The records START
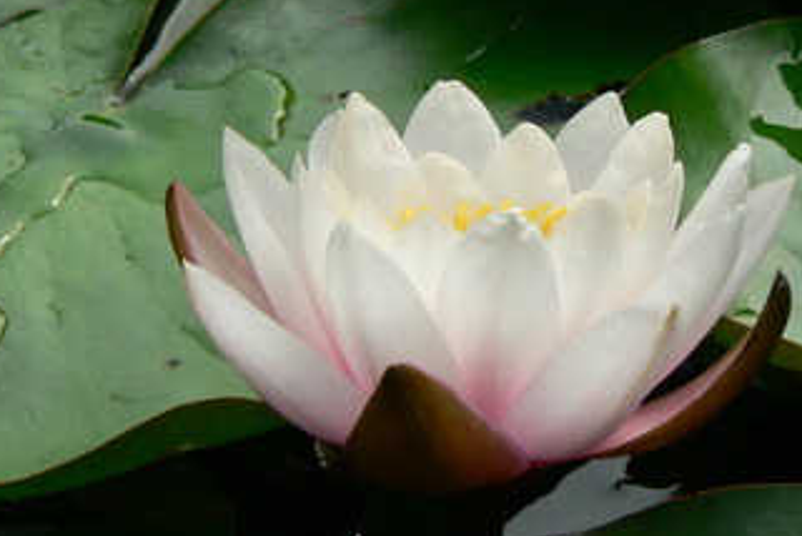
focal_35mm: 645
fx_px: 14382
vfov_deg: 2.1
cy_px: 222
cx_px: 461
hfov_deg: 3.2
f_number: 5.6
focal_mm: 72
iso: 100
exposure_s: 1/400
The records END
**Task item:**
Reproduce only the lines running from the one that contains "vfov_deg: 2.1" to the last line of the records.

**Answer to the exercise:**
vfov_deg: 2.1
cy_px: 222
cx_px: 461
hfov_deg: 3.2
f_number: 5.6
focal_mm: 72
iso: 100
exposure_s: 1/400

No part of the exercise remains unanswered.